Vorliegender Text.
Überbezug absorbiert zusätzliches Angebotsvolumen

In der Praxis werden am Ende nicht alle angebotenen Aktien durch die Aktionäre gezeichnet und ein Teilemissionserlös bleibt offen (Shortfall). Um diese Lücke zu schließen, eignen sich verschiedene­ ­Strategien. Eine Variante ist die Gewährung eines Mehrbezugs, auch Überbezug genannt. Aktionäre werden im Rahmen des Bezugsangebots aufgefordert, über ihre Quote hinaus einen weiteren Auftrag zur Zeichnung neuer Aktien über ihre ­Depotbank einzureichen (die Bezugs­anmeldung wird um eine Zeile erweitert). Die Praxis zeigt, dass ein Überzug eine ­bedeutende zusätzliche Nachfrage nach Aktien generiert.

Dieser Umstand ist für Emittenten und Aktionäre gleichsam charmant. Für Emittenten bedeutet der Mehrbezug keinerlei zusätzlichen Aufwand – und er ist prinzipiell kostengünstig, da keine neuen Investoren eingeworben werden müssen, für die eine Selling Fee an die begleitende Emissionsbank zu zahlen ist. Aktionäre können ihre Quote an der Gesellschaft zu einem oftmals attraktiven Bezugspreis ausbauen. Sollte das Bezugsrecht selbst nicht handelbar sein, so sind Aktionäre oftmals mit einem Bezug zusätzlicher ­Aktien in der Lage, einen Mehrwert zu ­erzielen. Die Praxis zeigt zudem, dass eine Überbezugsvariante den Aktienkurs vor einer Kapitalmaßnahme steigen lässt – ein weiterer Effekt, eine Kapitalerhöhung leichter zu platzieren.

Ungleichbehandlung

In den Jahren 2019 und 2020 wurden von der BaFin 150 WIBs gebilligt, darunter zahlreiche Bezugsrechtsemissionen. Eine Auswertung von WIBs der vergangenen zwei Jahre hat ergeben, dass die BaFin auch Kapitalmaßnahmen mit Überbezug in diese Regelung einbezieht, siehe z.B. die Bezugsrechtsemissionen der amalphi AG2 (2019) und der Spielvereinigung ­Unterhaching Fußball GmbH & Co. KGaA3 (2020).

Vorliegende Auflistung.
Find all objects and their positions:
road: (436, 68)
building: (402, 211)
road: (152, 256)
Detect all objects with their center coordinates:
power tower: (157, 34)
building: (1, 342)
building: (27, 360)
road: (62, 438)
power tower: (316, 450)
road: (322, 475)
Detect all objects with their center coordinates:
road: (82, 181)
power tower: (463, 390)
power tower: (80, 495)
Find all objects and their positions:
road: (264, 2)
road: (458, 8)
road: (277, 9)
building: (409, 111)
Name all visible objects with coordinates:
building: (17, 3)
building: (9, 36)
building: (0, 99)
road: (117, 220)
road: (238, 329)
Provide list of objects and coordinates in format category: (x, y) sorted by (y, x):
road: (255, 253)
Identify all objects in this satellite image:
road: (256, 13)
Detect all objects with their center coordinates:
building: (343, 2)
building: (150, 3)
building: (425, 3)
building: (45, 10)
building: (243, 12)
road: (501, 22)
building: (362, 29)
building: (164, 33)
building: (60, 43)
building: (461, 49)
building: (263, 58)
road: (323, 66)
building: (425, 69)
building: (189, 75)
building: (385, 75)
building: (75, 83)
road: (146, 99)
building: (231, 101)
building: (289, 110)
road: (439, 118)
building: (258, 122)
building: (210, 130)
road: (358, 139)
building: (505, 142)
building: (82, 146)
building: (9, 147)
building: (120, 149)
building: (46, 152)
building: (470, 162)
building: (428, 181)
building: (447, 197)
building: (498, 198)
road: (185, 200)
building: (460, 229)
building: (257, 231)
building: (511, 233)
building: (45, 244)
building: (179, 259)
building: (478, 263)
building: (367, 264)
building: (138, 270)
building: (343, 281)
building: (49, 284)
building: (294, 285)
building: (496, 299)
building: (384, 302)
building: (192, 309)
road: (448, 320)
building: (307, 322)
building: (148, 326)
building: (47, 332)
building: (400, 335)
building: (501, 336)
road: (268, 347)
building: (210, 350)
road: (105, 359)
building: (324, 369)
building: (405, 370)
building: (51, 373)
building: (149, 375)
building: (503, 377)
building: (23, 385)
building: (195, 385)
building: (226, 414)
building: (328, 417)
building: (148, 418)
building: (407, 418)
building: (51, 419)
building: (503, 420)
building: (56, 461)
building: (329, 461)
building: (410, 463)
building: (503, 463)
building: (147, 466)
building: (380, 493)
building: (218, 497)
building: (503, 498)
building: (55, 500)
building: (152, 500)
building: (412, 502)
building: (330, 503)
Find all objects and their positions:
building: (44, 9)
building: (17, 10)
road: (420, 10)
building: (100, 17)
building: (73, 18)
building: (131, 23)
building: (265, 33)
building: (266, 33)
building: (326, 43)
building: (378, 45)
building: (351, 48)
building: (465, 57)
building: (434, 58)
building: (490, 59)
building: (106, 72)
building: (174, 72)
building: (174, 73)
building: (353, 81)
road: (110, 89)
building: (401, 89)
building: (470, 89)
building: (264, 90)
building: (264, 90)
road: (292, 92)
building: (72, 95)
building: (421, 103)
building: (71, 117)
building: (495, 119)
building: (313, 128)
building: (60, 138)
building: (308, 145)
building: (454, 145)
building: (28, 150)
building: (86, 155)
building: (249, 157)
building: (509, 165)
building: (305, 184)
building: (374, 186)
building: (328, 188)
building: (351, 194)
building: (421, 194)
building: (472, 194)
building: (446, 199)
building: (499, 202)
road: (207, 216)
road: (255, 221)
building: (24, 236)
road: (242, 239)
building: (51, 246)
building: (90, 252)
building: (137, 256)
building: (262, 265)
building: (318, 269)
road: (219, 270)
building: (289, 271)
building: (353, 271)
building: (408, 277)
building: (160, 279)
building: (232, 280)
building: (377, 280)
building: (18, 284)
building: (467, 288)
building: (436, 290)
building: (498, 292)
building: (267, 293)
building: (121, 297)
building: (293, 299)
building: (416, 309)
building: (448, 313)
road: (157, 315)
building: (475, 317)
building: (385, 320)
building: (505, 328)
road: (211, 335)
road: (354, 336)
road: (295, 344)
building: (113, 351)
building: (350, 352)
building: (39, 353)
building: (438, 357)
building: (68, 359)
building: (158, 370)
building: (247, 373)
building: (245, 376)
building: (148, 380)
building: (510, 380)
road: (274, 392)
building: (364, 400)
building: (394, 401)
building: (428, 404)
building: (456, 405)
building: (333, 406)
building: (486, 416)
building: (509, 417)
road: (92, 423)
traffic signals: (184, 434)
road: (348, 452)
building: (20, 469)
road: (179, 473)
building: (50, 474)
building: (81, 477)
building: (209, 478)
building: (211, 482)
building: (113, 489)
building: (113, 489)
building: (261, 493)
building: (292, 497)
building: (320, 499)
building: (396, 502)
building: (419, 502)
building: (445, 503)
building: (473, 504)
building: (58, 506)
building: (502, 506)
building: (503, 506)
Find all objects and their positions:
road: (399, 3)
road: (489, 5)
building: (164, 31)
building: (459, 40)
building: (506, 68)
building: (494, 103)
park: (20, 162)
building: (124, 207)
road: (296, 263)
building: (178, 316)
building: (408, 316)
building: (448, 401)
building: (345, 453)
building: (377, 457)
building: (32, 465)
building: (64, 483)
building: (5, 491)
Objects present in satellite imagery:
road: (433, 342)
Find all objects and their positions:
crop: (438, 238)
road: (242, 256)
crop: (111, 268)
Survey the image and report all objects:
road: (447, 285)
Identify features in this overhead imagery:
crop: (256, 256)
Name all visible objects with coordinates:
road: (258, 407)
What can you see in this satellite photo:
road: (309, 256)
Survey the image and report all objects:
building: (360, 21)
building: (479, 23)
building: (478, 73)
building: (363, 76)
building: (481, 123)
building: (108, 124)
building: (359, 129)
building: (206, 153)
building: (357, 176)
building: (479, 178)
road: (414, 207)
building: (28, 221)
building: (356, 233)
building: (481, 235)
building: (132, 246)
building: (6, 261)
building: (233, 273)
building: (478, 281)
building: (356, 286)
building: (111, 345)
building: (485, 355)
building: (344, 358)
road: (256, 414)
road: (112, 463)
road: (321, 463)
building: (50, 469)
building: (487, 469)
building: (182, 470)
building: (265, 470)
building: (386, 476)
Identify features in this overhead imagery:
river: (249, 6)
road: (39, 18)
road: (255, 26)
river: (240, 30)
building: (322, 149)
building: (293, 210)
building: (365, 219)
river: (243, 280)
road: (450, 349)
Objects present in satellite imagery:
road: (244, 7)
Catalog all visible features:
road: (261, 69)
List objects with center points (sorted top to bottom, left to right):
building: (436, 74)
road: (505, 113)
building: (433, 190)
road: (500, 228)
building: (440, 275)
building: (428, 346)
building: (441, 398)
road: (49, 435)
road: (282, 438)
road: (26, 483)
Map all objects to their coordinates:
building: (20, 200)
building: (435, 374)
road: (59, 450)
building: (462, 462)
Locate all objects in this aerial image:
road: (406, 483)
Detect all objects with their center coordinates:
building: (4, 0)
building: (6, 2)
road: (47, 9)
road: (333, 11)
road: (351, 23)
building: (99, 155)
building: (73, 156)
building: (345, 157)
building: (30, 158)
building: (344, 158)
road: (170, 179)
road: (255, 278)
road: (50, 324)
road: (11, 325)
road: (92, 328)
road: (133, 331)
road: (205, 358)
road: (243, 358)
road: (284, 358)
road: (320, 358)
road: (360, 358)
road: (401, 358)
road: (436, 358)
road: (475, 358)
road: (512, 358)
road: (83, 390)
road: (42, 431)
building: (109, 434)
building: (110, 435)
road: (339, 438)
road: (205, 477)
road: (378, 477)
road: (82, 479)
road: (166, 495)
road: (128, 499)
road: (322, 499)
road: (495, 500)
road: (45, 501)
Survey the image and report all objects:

Aufgaben.
(a) Wie viele WIBs hat die BaFin laut dem Text zum Überbezug in den Jahren 2019 und 2020 gebilligt?
(b) Schreibe den Text zum Überbezug im Anschluss an seinen letzten Satz weiter.
Die Auflistung wird hier nicht gebraucht.

Ergebnisse.
(a) 150 WIBs.

(b)
Einer Recherche des Autors zufolge hatte jedoch eine ganze Reihe weiterer Emittenten einen Mehrbezug bei der ­BaFin im Rahmen der WIB-Gestattung beantragt. Die BaFin hatte diesen allerdings ­abgelehnt.

Nachfrage Bezugsangebote ohne Überbezug und mit Überbezug

Auf Nachfrage teilte die BaFin im ­September 2021 mit, dass kein Rechts­anspruch auf den Überbezug bestehe. Die BaFin äußerte sich weiter, dass künftig kein Überbezug mehr genehmigt werden solle. Im Oktober 2021 wurde jedoch entgegen der Aussage eine weitere Bezugsrechtsemission mit Überbezug genehmigt (siehe OAB Osnabrücker Anlagen- und ­Beteiligungs-Aktiengesellschaft).4

Gesetzestext

Der Gesetzestext selbst unterscheidet nicht zwischen Bezug und Überbezug und spricht nur von Wertpapieren, „die den Aktionären im Rahmen einer Bezugsrechts­emission angeboten werden“. Auch die ­Gesetzesbegründung unterscheidet nicht zwischen Bezug und Überbezug.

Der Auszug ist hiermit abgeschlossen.